Ein Instrument, das er dagegen ins Feld führt, ist der Dialekt. Egal, wo er ist und auch egal, bei wem, er redet Dialekt. Auch beim jüngst von der Zeitschrift „Capital“ ausgerichteten Vermögensaufbaugipfel, mit allem was aus Politik und Wirtschaft Rang und Namen hat, blieb er diesem Ansatz treu. Klar gab es da hin und wieder ein paar fragende Blicke, „manchmal auch eine hochgezogene Augenbraue.“ Aber er hielt Kurs. Und es zeigte sich, dass in der Folge etwas entstand, das der Soziologe Hartmut Rosa soziale Energie nennt. Für Hettenbach „ein sehr wichtiger Denker“.

Soziale Energie entstehe immer aus Gemeinschaft heraus, der Auseinandersetzung mit anderen, und sei es nur, weil man darüber ins Gespräch komme, „warum ich Dialekt rede“. Und es ist die soziale Energie, die den Menschen am Ende dazu befähigt, Probleme anzugehen. Aus ihr entstünde Zuversicht, der Glaube daran, Herausforderungen bestehen zu können und Zukunft zu gestalten. „Und kaum etwas brauchen wir derzeit gerade mehr.“

Aber dafür braucht es Verortung. Damit meint Hettenbach nicht per se den Geburtsort, Familie oder Ähnliches: Heimat verstanden als Struktur, in der man sich in der Welt wohlfühlt. Das kann Familie oder ein Ort sein. Aber eben auch Sprache, der Beruf, Freunde, ein Hobby oder ein Verein. Hettenbach denkt das wirklich im weitestmöglichen Sinne. Einzig unverzichtbares Element ist die Gemeinschaft. „Natürlich analog.“

Wer nicht ums eigene Ich kreist, kann das eigentliche Leben starten

Nun könnte man einwerfen, dass mit Gemeinschaften stets eine Art Abgeschlossenheit einhergeht. Identifikation entsteht ja über Abgrenzung. Aber, so sagte es der Soziologe und Systemtheoretiker Niklas Luhmann, beim Handeln sei es notwendig, dass eine Offenheit nach außen bestehe, für die jedoch eine innere Geschlossenheit Voraussetzung sei. Anders formuliert, wer wisse, wer, wo und wie er sei, könne dem anderen ohne Befürchtungen begegnen.

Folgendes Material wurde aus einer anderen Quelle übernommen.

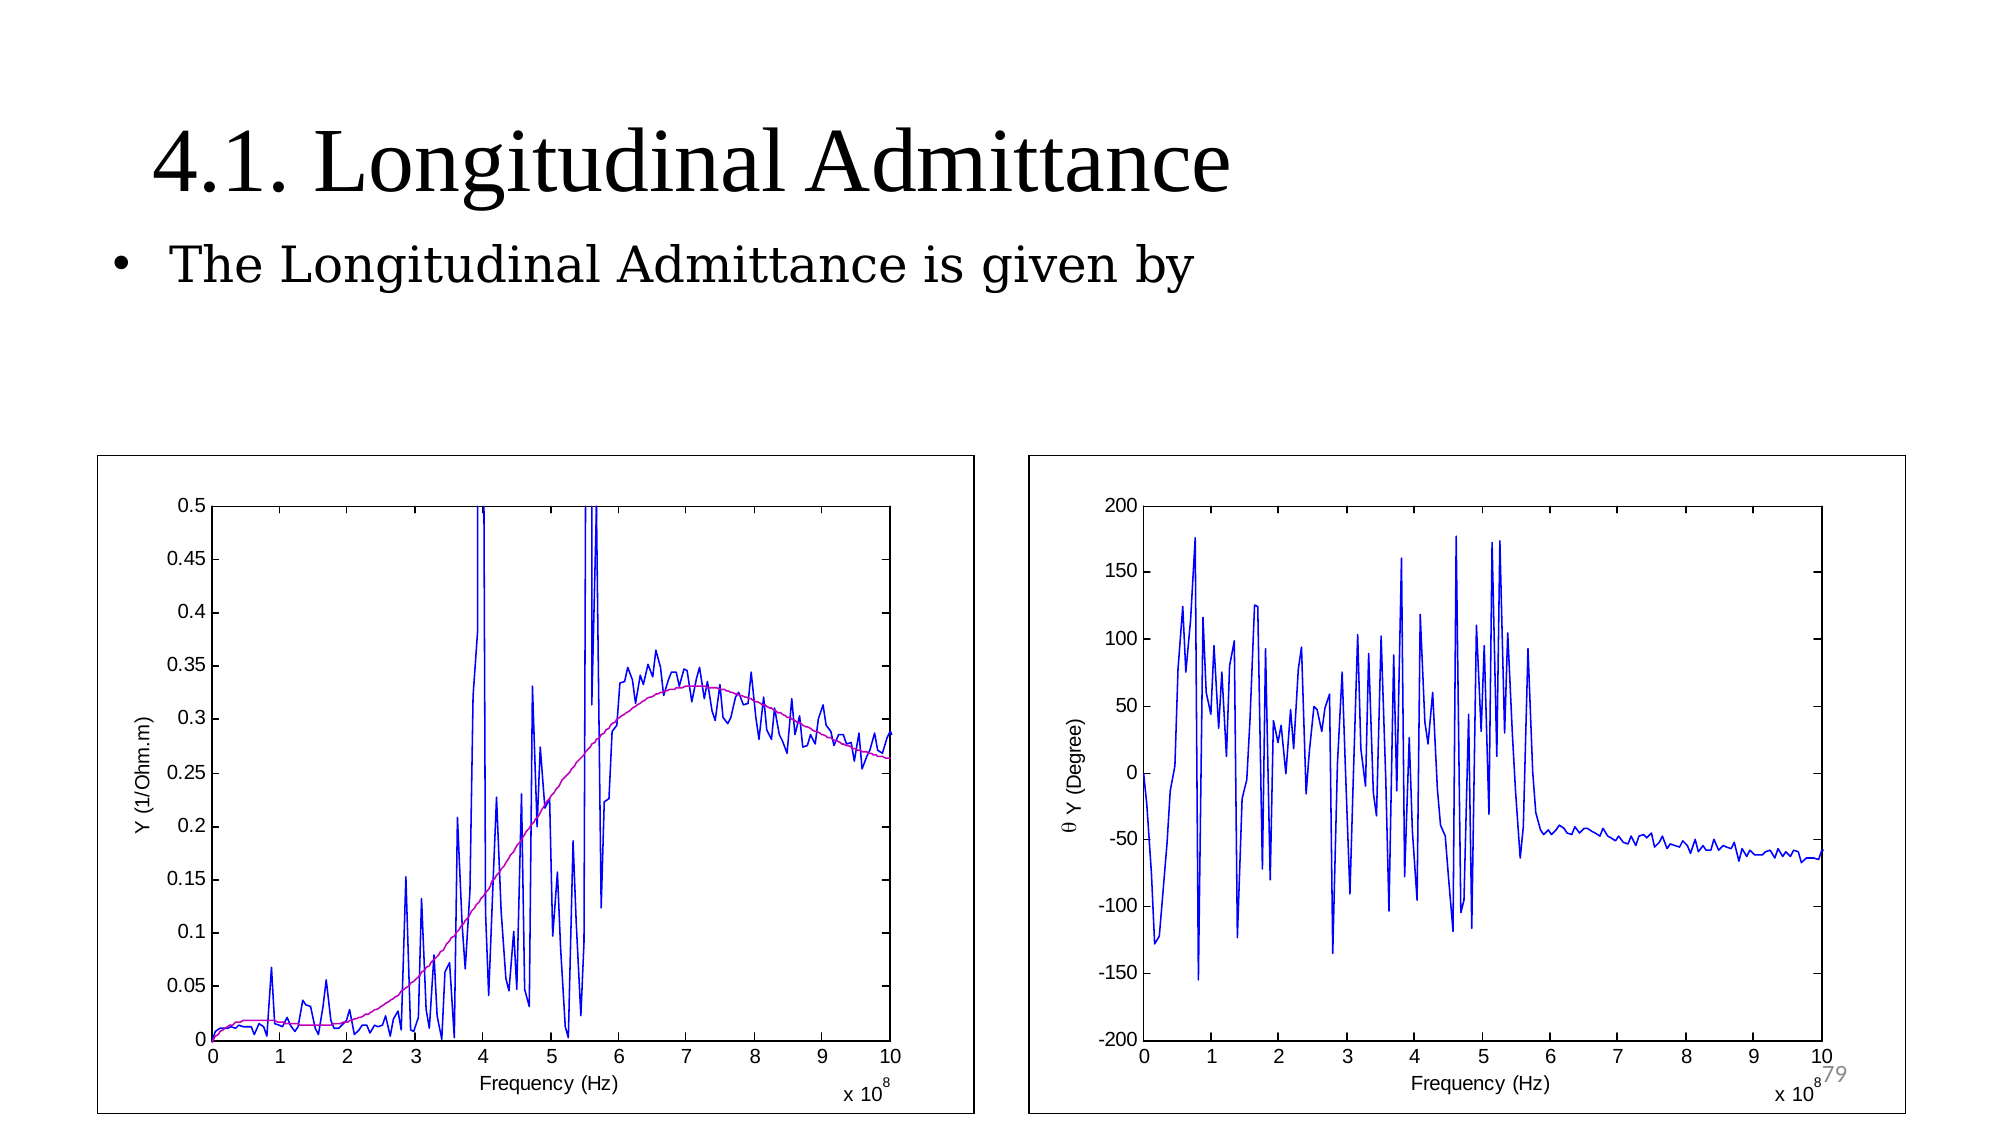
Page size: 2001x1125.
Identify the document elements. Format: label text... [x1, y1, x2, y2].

picture [98, 456, 974, 1113]
picture [1029, 456, 1905, 1113]
title 4.1. Longitudinal Admittance [137, 53, 1863, 271]
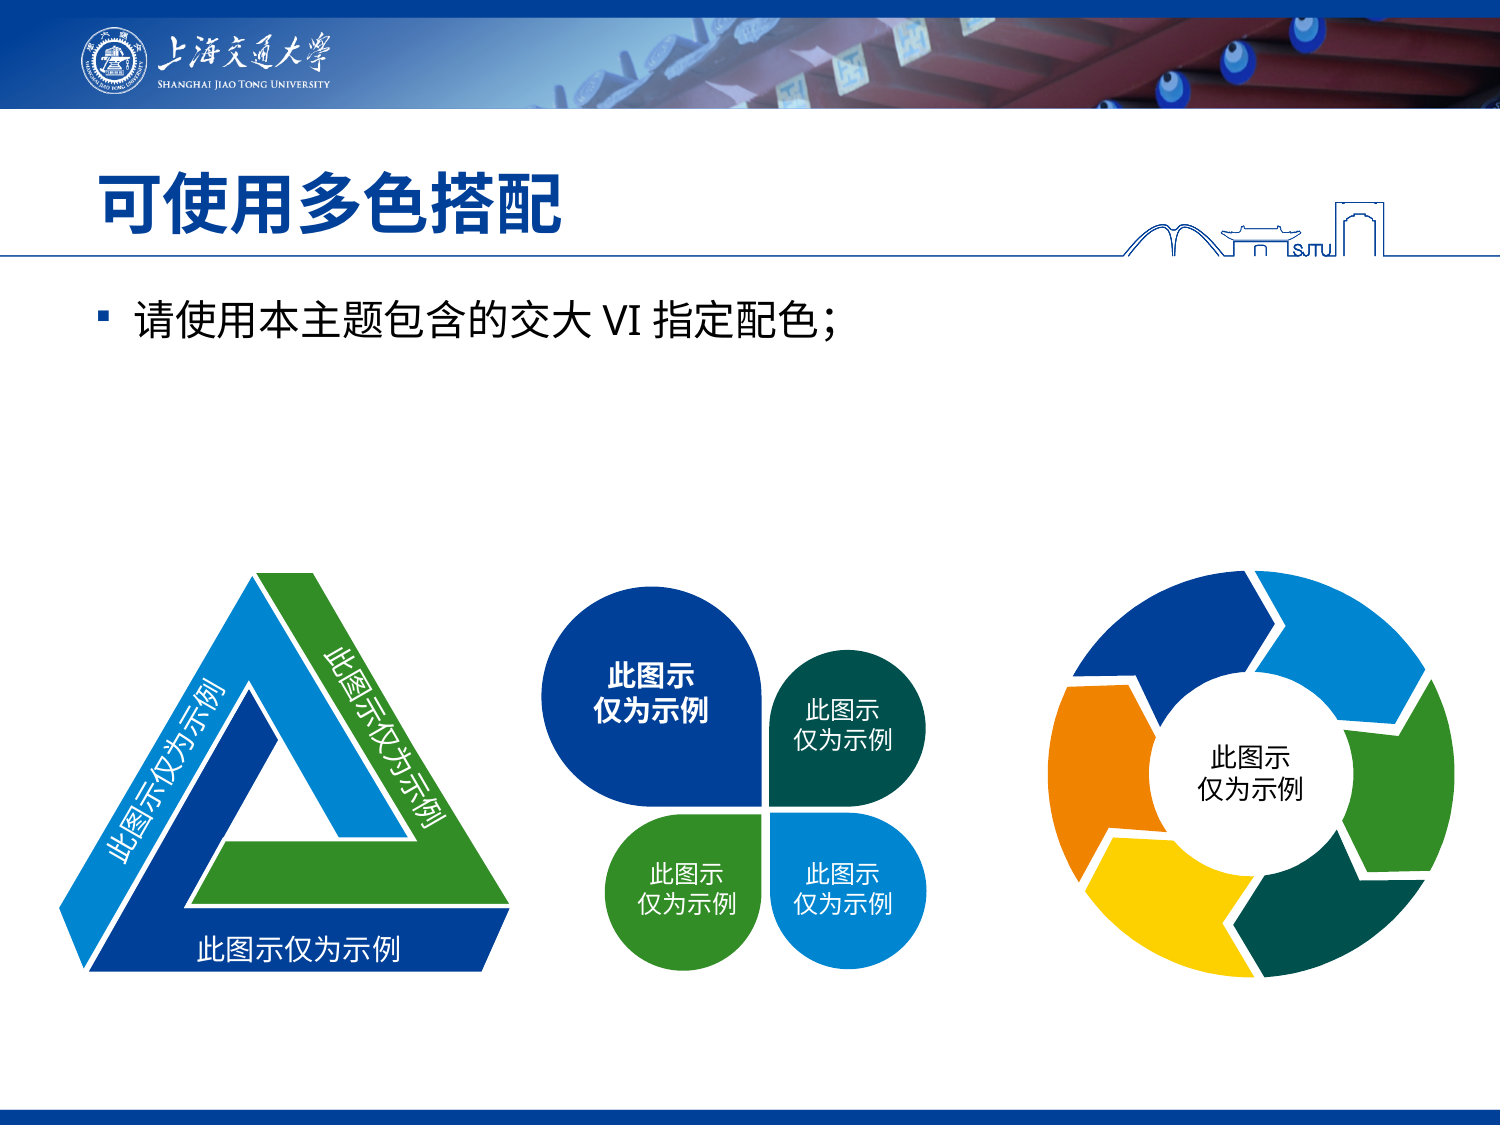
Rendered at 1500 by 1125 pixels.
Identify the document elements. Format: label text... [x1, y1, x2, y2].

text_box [85, 584, 513, 1044]
list 请使用本主题包含的交大VI指定配色； [81, 276, 1413, 1084]
picture [0, 18, 1500, 109]
title 可使用多色搭配 [81, 159, 1455, 254]
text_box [541, 586, 927, 971]
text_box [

Wer nicht andauernd um das eige Ich kreise, nicht das Gefühl habe, es ständig verteidigen zu müssen, könne mit dem eigentlichen Leben beginnen. Für Hettenbach ein Leben, das dem komplizierten Sein und dem anderen stets zugewandt ist. Und, wenn es gut läuft, wachse die Immunität gegenüber einfachen Antworten. Sie seien am Ende das zersetzende Gift für jeden Diskurs, der wiederum das Lebenselixier für die Demokratie sei.

Heimat hafte ja immer etwas Altmodisches an. Nichts könnte falscher, ja fataler sein. Denn ohne eine gewisse Verortung des Menschen gelingt keine anständige Gesellschaft. Eine Ansicht, die Peter Hettenbach immer wieder mit dem Kurpfälzer Dialekt unterstreicht.